Vergangenheit zum Greifen nah, dank der kleinen Kammer! -Eine Woyzeck-Rezension

Laut, packend, gefühlvoll, überraschend, dramatisch, mitreißend – eine gelungene Umsetzung des alten Klassikers „Woyzeck“ im Horizont-Theater in Köln.

Die textgetreue Inszenierung wirkte uns zwar aufgrund unserer recht
ausführlichen Kenntnis über das besagte Drama vertraut, doch ließen uns auch leichte Abwandlungen mehrmals aufhorchen und uns weiter in das Drama eintauchen. Obwohl man eigentlich wusste, was als Nächstes geschieht, konnte man sich nicht gänzlich sicher sein, denn die Inszenierung des Horizont-Theaters hielt einige Überraschungen bereit.

* * *

__IHRE AUFGABE__.
Nennen Sie alle Adjektive, die die Rezension im Satz, der mit „Laut, packend“ beginnt, vor dem Gedankenstrich aufreiht. Die anschließenden Daten sind eigenständiges Material und gehören nicht zur Rezension.

__DATENZEILEN__.
* * *

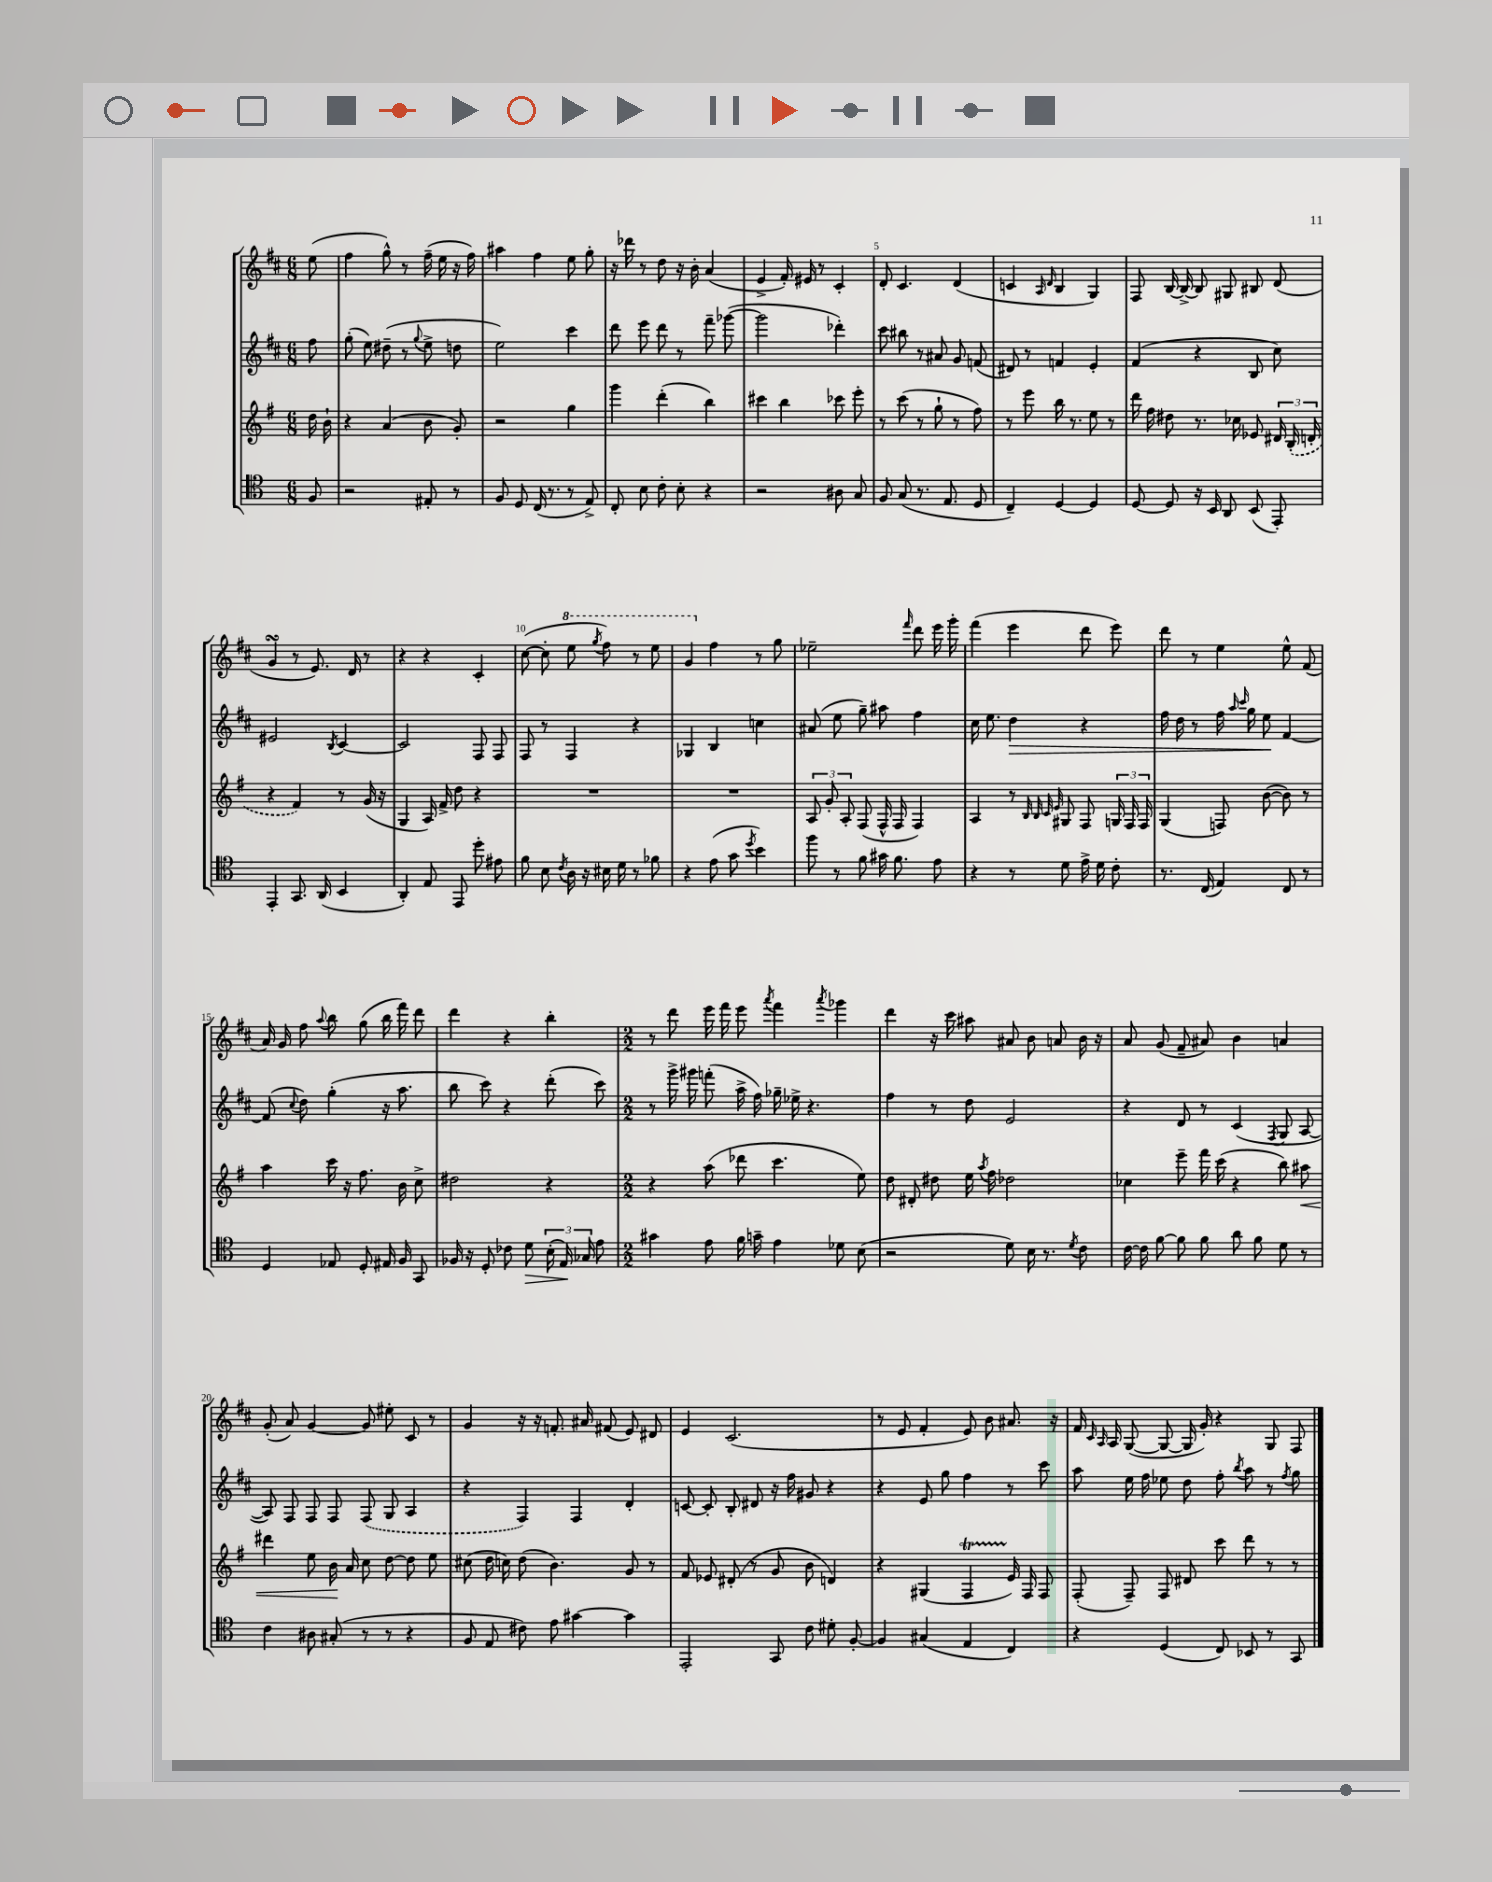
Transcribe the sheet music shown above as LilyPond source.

* * *

__LÖSUNG__.
laut, packend, gefühlvoll, überraschend, dramatisch, mitreißend